Thanks to my busted up lungs, planning a trip now has an additional step: Making sure I have enough oxygen tanks to get me through whatever amount of time I’ll be gone. So when my parents surprised me with a spur-of-the-moment weekend getaway to the Smokies in January my first thought was, “Oh, crap! Do I have enough oxygen?” followed closely by, “Oh thank God, I need to get OUT!”

The trip was a “Congratulations! You took longer to finish college than Tommy Boy!” gift for FINALLY finishing my bachelor’s degree. It only took eight years and four months to finish — more than double the time it should have taken. But stopping to work, or taking an internship (or two) or just cutting back to save money stretches out that time frame just a bit. So with a carefully budgeted oxygen supply, we loaded up and set off for a much-needed three-day weekend.

My oxygen method of choice is using small, portable oxygen cylinders, also known as “E-tanks.” They are about 18 inches long, 5 inches in diameter and weigh a few pounds. I named him Gus.

Don’t judge. When you can’t leave your house without something, it deserves a name. (My iPhone is Helga. She’s a buxom Scandianavian with a ‘tude.)
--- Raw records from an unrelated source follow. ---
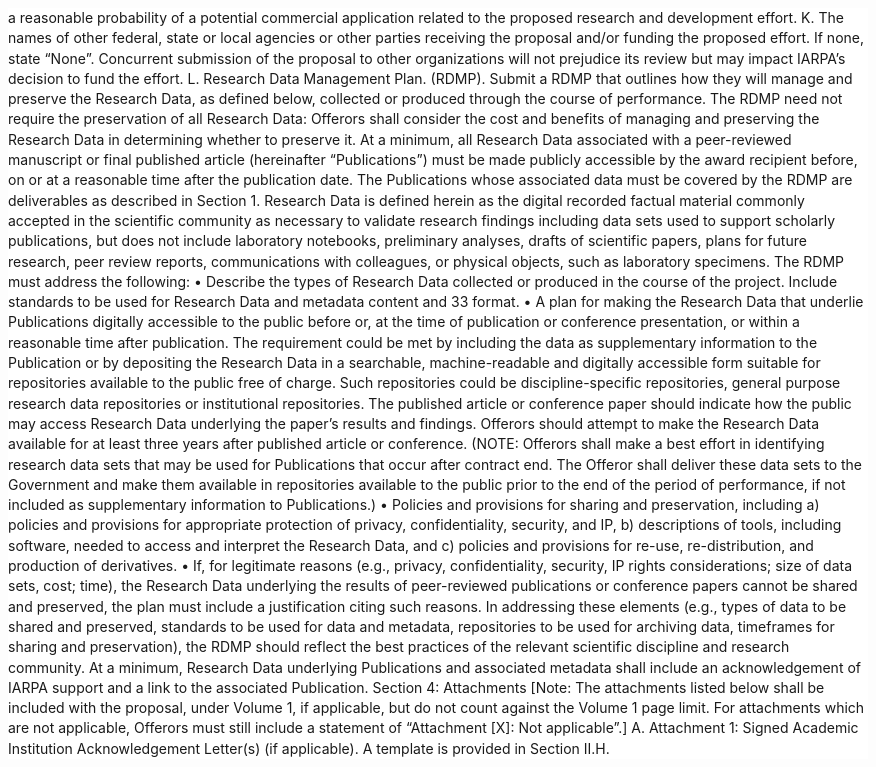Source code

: a reasonable probability of a potential commercial application related to the proposed
research and development effort.
K. The names of other federal, state or local agencies or other parties receiving the proposal
and/or funding the proposed effort.
If none, state “None”. Concurrent submission of the proposal to other organizations will
not prejudice its review but may impact IARPA’s decision to fund the effort.
L. Research Data Management Plan. (RDMP).
Submit a RDMP that outlines how they will manage and preserve the Research Data, as
defined below, collected or produced through the course of performance. The RDMP need
not require the preservation of all Research Data: Offerors shall consider the cost and
benefits of managing and preserving the Research Data in determining whether to preserve
it. At a minimum, all Research Data associated with a peer-reviewed manuscript or final
published article (hereinafter “Publications”) must be made publicly accessible by the
award recipient before, on or at a reasonable time after the publication date. The
Publications whose associated data must be covered by the RDMP are deliverables as
described in Section 1.
Research Data is defined herein as the digital recorded factual material commonly accepted
in the scientific community as necessary to validate research findings including data sets
used to support scholarly publications, but does not include laboratory notebooks,
preliminary analyses, drafts of scientific papers, plans for future research, peer review
reports, communications with colleagues, or physical objects, such as laboratory
specimens.
The RDMP must address the following:
• Describe the types of Research Data collected or produced in the course of the
project. Include standards to be used for Research Data and metadata content and 
33
format.
• A plan for making the Research Data that underlie Publications digitally accessible
to the public before or, at the time of publication or conference presentation, or
within a reasonable time after publication. The requirement could be met by
including the data as supplementary information to the Publication or by depositing
the Research Data in a searchable, machine-readable and digitally accessible form
suitable for repositories available to the public free of charge. Such repositories
could be discipline-specific repositories, general purpose research data repositories
or institutional repositories. The published article or conference paper should
indicate how the public may access Research Data underlying the paper’s results
and findings. Offerors should attempt to make the Research Data available for at
least three years after published article or conference. (NOTE: Offerors shall make
a best effort in identifying research data sets that may be used for Publications that
occur after contract end. The Offeror shall deliver these data sets to the Government
and make them available in repositories available to the public prior to the end of
the period of performance, if not included as supplementary information to
Publications.)
• Policies and provisions for sharing and preservation, including a) policies and
provisions for appropriate protection of privacy, confidentiality, security, and IP,
b) descriptions of tools, including software, needed to access and interpret the
Research Data, and c) policies and provisions for re-use, re-distribution, and
production of derivatives.
• If, for legitimate reasons (e.g., privacy, confidentiality, security, IP rights
considerations; size of data sets, cost; time), the Research Data underlying the
results of peer-reviewed publications or conference papers cannot be shared and
preserved, the plan must include a justification citing such reasons.
In addressing these elements (e.g., types of data to be shared and preserved, standards to
be used for data and metadata, repositories to be used for archiving data, timeframes for
sharing and preservation), the RDMP should reflect the best practices of the relevant
scientific discipline and research community. At a minimum, Research Data underlying
Publications and associated metadata shall include an acknowledgement of IARPA support
and a link to the associated Publication.
Section 4: Attachments
[Note: The attachments listed below shall be included with the proposal, under Volume 1, if
applicable, but do not count against the Volume 1 page limit. For attachments which are not
applicable, Offerors must still include a statement of “Attachment [X]: Not applicable”.]
A. Attachment 1: Signed Academic Institution Acknowledgement Letter(s) (if applicable). A
template is provided in Section II.H.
Gus came with his own plain, black tote bag he straps into and gives him room to breathe – because you don’t want a leaky tank creating an oxygen pocket in an air-tight space. That could mean a BIG explosion. Usually, I’ll take that ugly black bag, strap in a tank and throw in my wallet and wear that crossbody while I’m running around. But for this trip, I decided to upgrade my oxygen transport method. Instead, I got a mint green version of this backpack from Target, big enough to hold my tank, wallet, camera – and even a pocket for my lipstick! — and hauled that around all weekend.

Cascade Falls ...

A short walk from a nearby parking area will get you to this cascade, but it also attaches to trails that continue to Laurel Falls.

Cascade Falls

Fortunately, we didn’t have to plan too many activities around my breathing, most of what we did involved little walking. We did attempt a “hike” — it was less than a mile, but it was long enough for me. A short trail led back to Cascade Falls, where I nearly got in a fight with rude people who kept walking into my pictures. (Seriously, people. If you see someone with a camera up to her face, maybe you shouldn’t walk right in front of her — especially if she’s carrying a metal can on her back. I’d say if that hits your face, you’ll feel it.)  For the short trail back to Cascade Falls, I’d rate it three oxygen tanks because its easy getting back, but tricky getting out back up the hill.

Greenbriar

Until the park service acquired the land in the early 1900s, this land was owned by farmers. Some cabins still stand and are maintained by the Park Service, but many of them were abandoned and removed.

Greenbrier

Hailed as one of the secret spots of the Great Smoky Mountain National Park, Greenbrier is an area of the park somewhat off the beaten path. It’s proximity to hiking make it a great area if you’re wanting to hit some trails and it also has a river that allows tubing and fishing. Of course, I didn’t try any hikes and getting in a tube in January didn’t seem like a great idea, so I can’t personally vouch for any of these activities. But I can tell you that the drive getting back to the Greenbrier area of the park was exquisite. In spring, you can see a plethora of wildflowers, but in winter the color palate is a little more basic. The only visible leaves were reduced to a dead, brown crunch under our feet and the only color to break it up the bright green moss covering rocks and trees and bits of fern peeking out from the leaves. I imagine the much-touted wildflowers in this part of the park are something to behold; this is definitely a place I want to return to in the spring.